The number separated from the rotation by a colon “:
” is the number of the page you want to rotate. This could be a list of page numbers and page ranges, but we’re just rotating the first page. To rotate all pages use a page range of 1-z
.
qpdf --rotate=+90:1 summary.pdf rotated1.pdf
The first page has been rotated for us.
Encrypting and Decrypting
PDF documents can be encrypted so that they require a password to open them. That password is called the user password. There’s another password that’s required to change the security and other permission settings for a PDF. It’s called the owner password.
To encrypt a PDF we need to use the --encrypt
option and provide both passwords. The user password comes first on the command line.
We also specify the strength of encryption to use. You’d only need to drop from 256-bit encryption to 128-bit if you want to support very old PDF file viewers. We suggest you stick with 256-bit encryption.
We’re going to create an encrypted version of the “summary.pdf” called “secret.pdf.”
qpdf --encrypt hen.rat.squid goose.goat.gibbon 256 -- summary.pdf secret.pdf
When we try to open the PDF, the PDF viewer prompts us for a password. Entering the user password authorizes the viewer to open the file.
Remember that qpdf
doesn’t change the existing PDF. It creates a new one with the changes we’ve asked it to make. So if you make an encrypted PDF you’ll still have the original, unencrypted version. Depending on your circumstances you might want to delete the original PDF or safely store it away.
To decrypt a file, use the --decrypt
option.

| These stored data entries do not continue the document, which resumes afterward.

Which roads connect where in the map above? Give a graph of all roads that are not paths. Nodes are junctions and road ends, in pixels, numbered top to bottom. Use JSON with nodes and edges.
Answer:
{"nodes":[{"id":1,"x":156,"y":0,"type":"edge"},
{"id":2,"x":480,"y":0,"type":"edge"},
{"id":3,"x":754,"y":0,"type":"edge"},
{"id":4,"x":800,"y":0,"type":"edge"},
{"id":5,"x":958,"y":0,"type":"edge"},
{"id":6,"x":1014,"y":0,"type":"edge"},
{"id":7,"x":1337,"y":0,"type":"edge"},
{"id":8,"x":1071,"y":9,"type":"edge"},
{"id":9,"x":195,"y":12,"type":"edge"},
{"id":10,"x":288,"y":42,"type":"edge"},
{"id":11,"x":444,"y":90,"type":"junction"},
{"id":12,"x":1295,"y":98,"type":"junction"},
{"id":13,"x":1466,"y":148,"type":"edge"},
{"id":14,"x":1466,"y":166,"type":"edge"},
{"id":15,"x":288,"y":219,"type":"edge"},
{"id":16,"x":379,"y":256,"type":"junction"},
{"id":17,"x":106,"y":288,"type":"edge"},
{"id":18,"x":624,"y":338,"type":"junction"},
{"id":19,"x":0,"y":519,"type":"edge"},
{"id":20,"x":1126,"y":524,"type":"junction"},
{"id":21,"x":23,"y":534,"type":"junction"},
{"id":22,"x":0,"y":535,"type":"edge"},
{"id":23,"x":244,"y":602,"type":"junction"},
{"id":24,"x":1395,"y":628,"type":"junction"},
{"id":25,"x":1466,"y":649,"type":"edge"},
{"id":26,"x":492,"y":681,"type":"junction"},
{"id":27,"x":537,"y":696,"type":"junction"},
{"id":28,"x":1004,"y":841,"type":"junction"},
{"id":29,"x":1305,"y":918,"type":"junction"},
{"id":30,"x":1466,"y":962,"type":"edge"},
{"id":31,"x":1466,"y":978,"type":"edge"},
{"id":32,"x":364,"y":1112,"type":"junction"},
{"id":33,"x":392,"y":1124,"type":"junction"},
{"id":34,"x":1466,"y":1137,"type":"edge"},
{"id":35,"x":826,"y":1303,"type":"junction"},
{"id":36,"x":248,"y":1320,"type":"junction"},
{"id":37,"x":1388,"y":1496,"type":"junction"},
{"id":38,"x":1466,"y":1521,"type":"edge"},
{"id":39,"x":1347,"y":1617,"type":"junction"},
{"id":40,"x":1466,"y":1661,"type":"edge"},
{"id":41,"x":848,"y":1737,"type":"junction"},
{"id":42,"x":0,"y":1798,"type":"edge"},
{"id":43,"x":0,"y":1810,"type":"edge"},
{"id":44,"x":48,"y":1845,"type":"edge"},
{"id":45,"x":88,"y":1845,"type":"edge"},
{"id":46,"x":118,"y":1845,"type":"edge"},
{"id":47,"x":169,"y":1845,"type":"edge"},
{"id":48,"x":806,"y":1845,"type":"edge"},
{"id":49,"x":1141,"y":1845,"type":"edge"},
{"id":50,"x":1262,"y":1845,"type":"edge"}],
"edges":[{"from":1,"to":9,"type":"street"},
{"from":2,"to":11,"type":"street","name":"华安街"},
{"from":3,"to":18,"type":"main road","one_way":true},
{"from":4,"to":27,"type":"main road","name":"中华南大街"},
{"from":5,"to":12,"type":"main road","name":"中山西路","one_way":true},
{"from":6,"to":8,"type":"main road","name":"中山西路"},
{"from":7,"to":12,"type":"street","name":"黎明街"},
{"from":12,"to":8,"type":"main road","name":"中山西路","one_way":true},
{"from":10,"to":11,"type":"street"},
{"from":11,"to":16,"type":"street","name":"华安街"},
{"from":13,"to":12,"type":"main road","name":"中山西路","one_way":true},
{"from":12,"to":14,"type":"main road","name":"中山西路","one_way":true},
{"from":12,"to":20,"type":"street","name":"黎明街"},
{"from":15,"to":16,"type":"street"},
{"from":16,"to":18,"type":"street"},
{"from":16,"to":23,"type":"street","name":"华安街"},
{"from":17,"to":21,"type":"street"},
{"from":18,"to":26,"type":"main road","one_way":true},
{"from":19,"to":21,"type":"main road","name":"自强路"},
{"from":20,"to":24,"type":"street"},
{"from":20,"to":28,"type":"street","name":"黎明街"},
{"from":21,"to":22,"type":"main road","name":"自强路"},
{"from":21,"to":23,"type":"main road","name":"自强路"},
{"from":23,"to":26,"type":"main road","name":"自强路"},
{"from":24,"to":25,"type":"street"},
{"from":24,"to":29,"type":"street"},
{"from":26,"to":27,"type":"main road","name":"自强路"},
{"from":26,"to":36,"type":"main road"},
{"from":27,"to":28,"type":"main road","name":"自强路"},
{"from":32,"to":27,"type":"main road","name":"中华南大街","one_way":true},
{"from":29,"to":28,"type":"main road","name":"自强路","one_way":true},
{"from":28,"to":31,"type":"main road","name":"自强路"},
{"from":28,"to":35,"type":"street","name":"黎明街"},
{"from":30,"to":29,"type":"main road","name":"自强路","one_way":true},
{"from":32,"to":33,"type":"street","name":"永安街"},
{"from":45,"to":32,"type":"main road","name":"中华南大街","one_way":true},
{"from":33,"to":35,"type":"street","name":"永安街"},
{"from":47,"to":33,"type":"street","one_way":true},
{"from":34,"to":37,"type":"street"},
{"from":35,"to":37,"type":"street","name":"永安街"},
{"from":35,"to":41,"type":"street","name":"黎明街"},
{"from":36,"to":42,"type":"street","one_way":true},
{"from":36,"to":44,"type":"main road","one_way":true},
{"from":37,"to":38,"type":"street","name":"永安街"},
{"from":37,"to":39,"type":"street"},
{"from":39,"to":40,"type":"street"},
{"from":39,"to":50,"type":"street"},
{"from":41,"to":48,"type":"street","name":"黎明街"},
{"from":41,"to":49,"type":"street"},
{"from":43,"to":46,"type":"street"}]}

Obviously, you must know the owner password for this to work. We need to use the --password
option to identify the password.
qpdf --decrypt --password=goose.goat.gibbon secret.pdf unlocked.pdf
The “unlocked.pdf” can be opened without a password.
qpdf is an Excellent Tool
We’re deeply impressed with qpdf
. It provides a flexible and richly featured toolset for working with PDF files. And it is very fast, too.
Check out their well-written and detailed documentation to see just how much more it can do.